**Task prompt**
Render only the part of the entries that opens with the line containing "order: Rosales" and runs through the end of the entries as a numbered list. Skip blank lines and leave out the pictures.

===== Supplied data

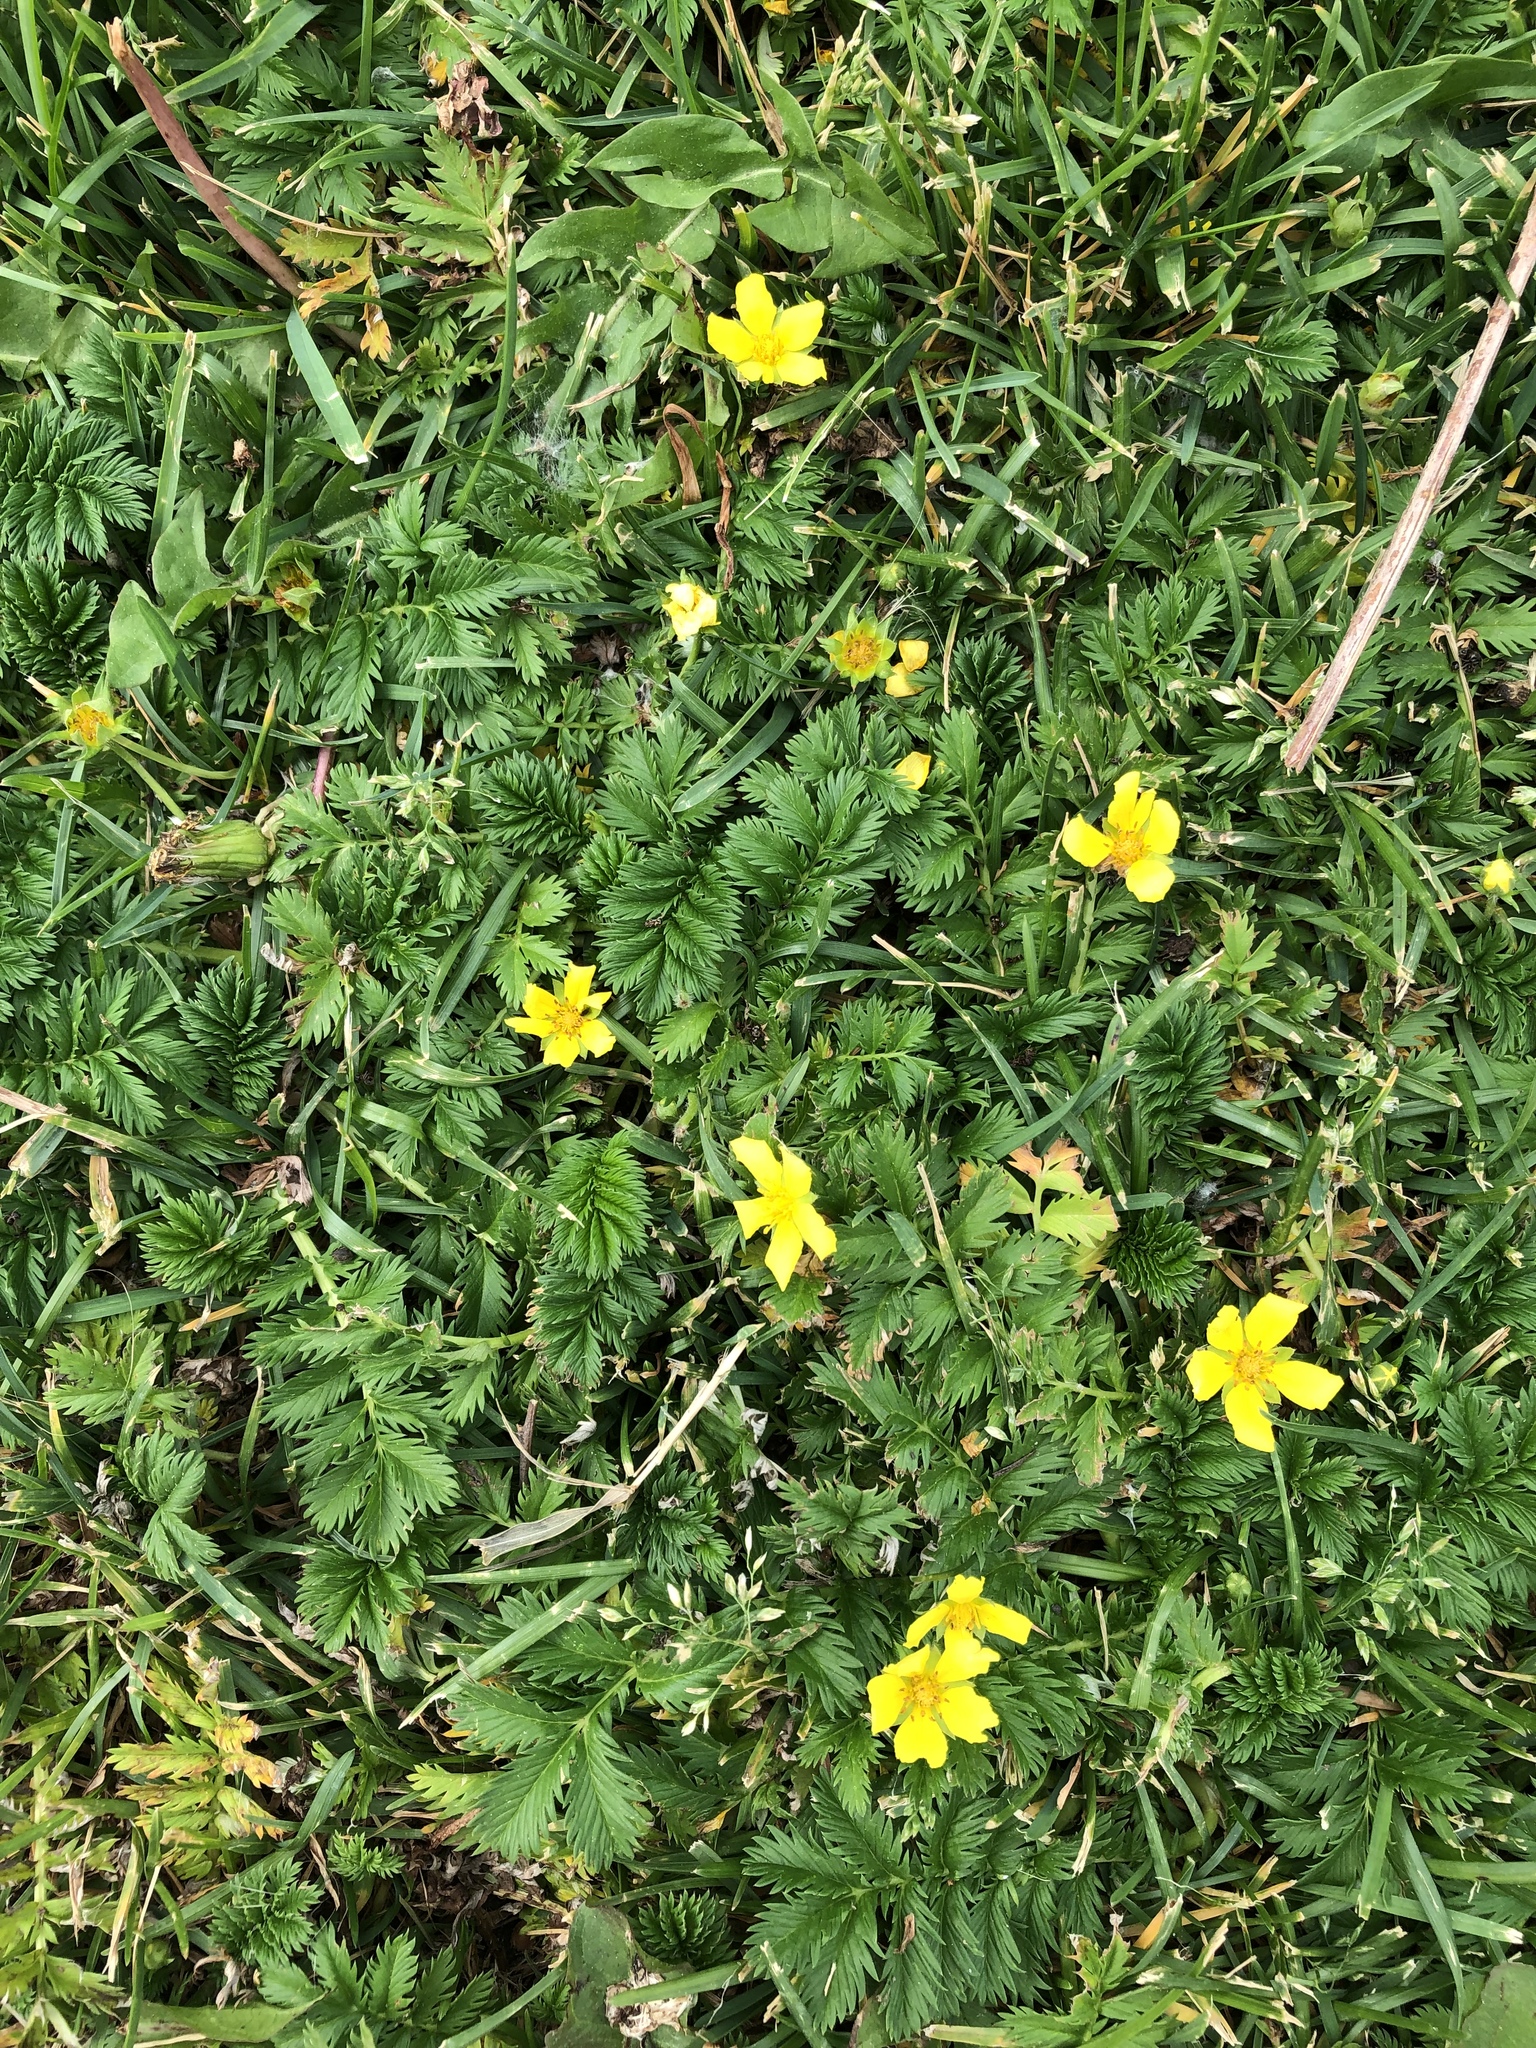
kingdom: Plantae
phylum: Tracheophyta
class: Magnoliopsida
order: Rosales
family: Rosaceae
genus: Argentina
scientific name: Argentina anserina
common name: Common silverweed
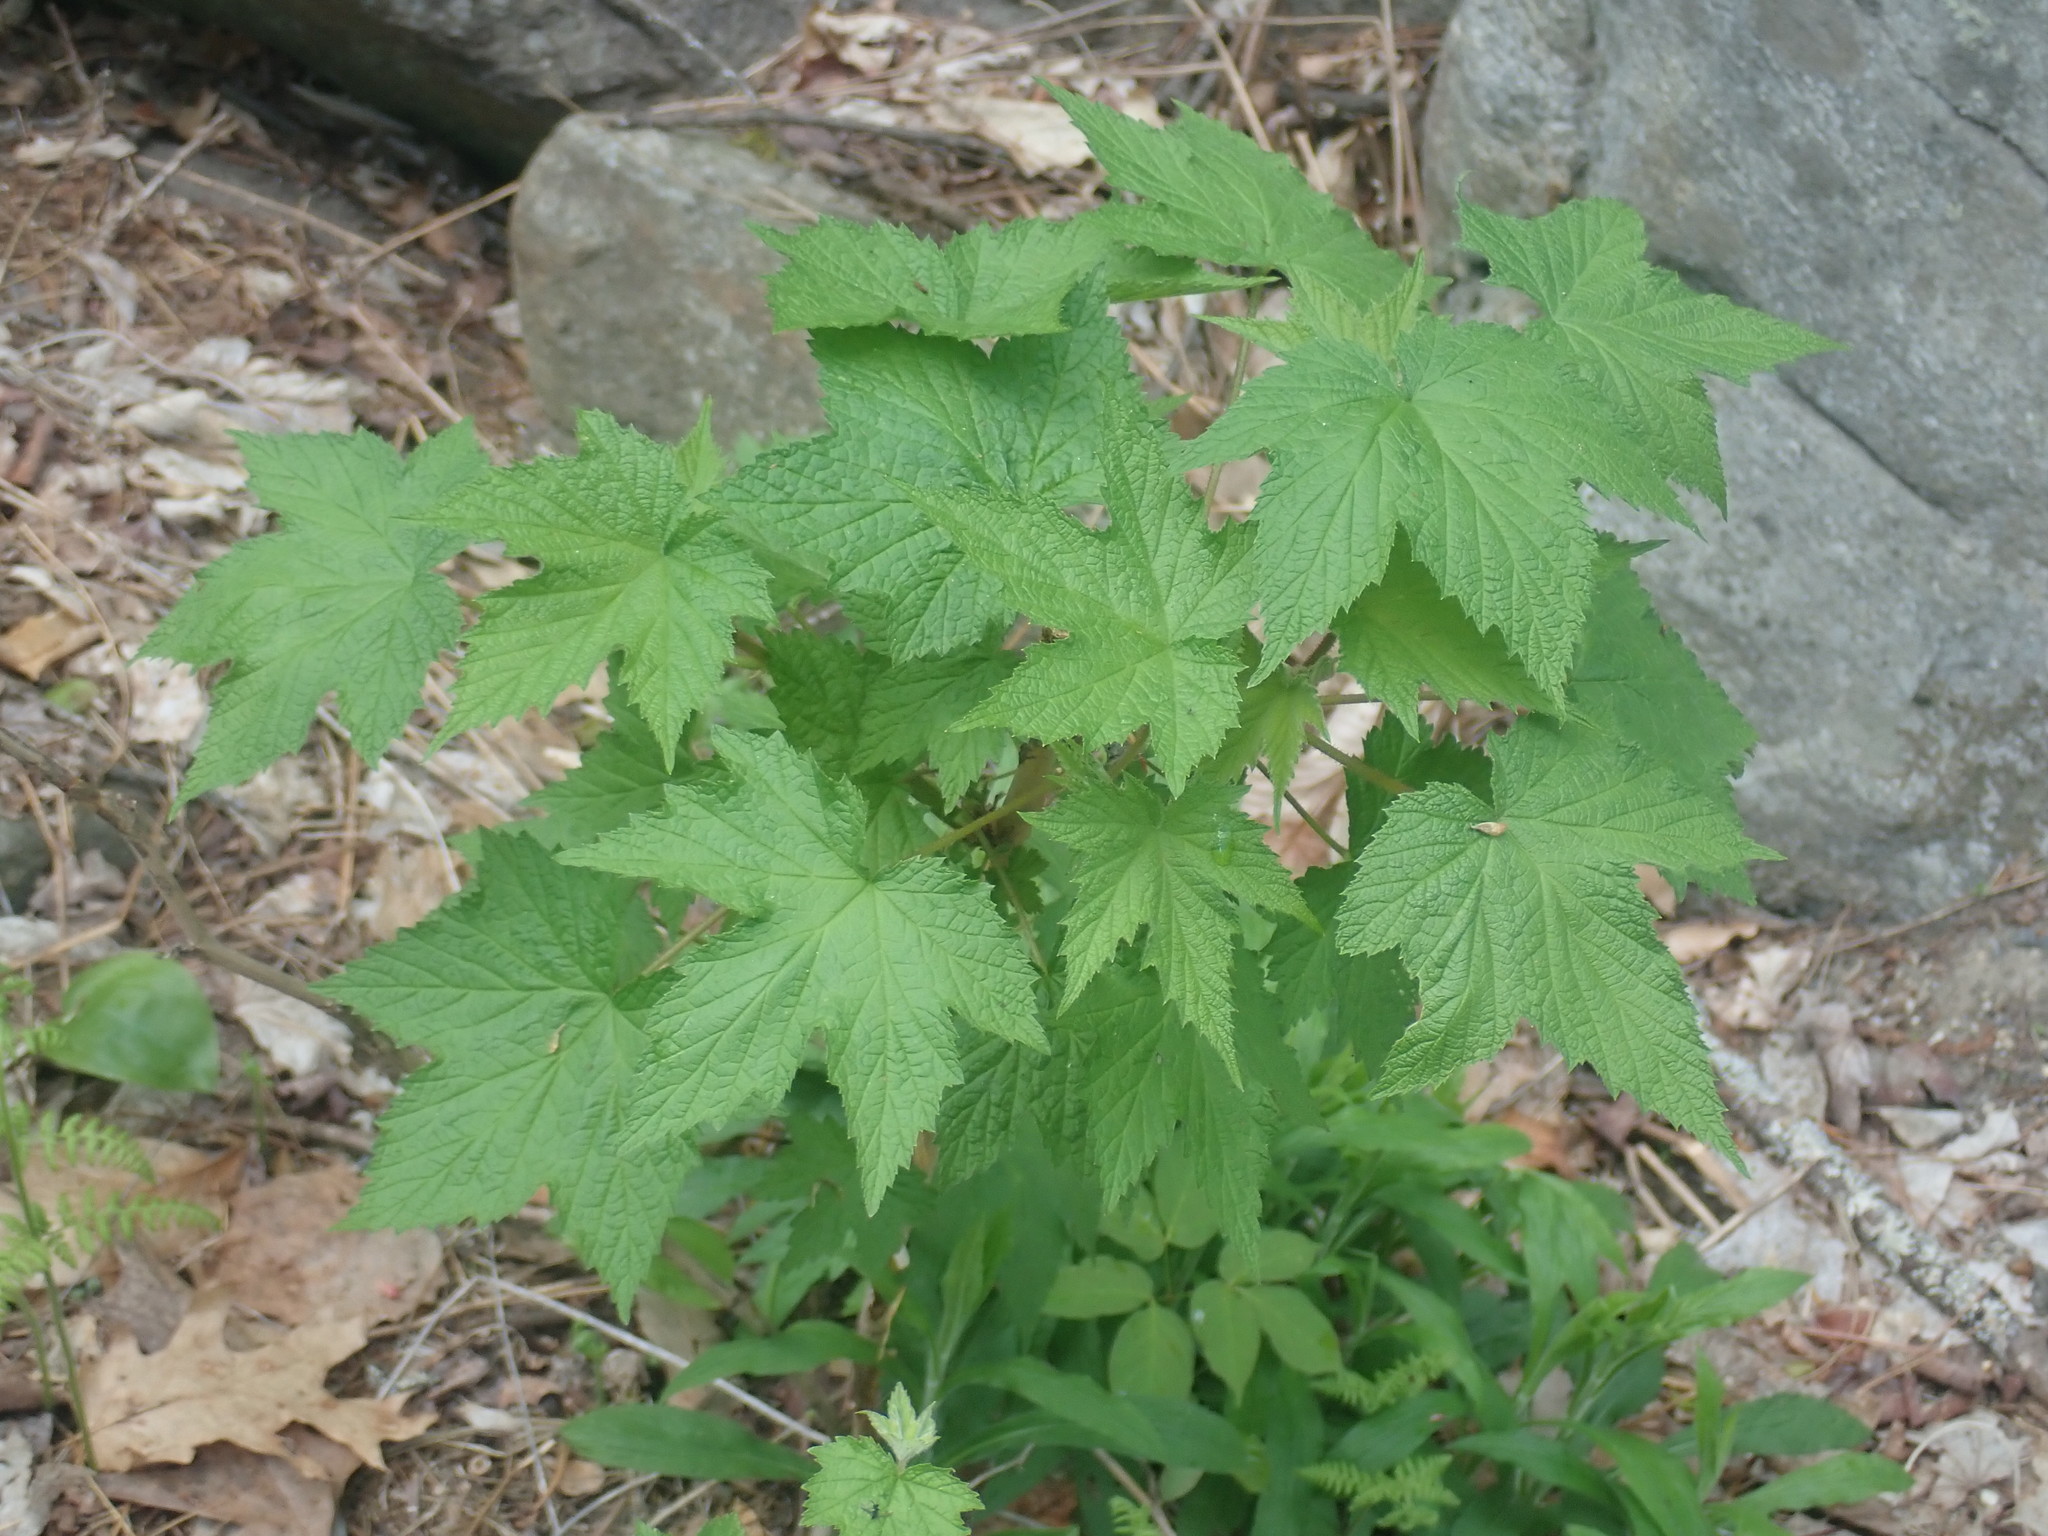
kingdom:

==========

**Task answer**
1. order: Rosales
2. family: Rosaceae
3. genus: Argentina
4. scientific name: Argentina anserina
5. common name: Common silverweed
6. kingdom:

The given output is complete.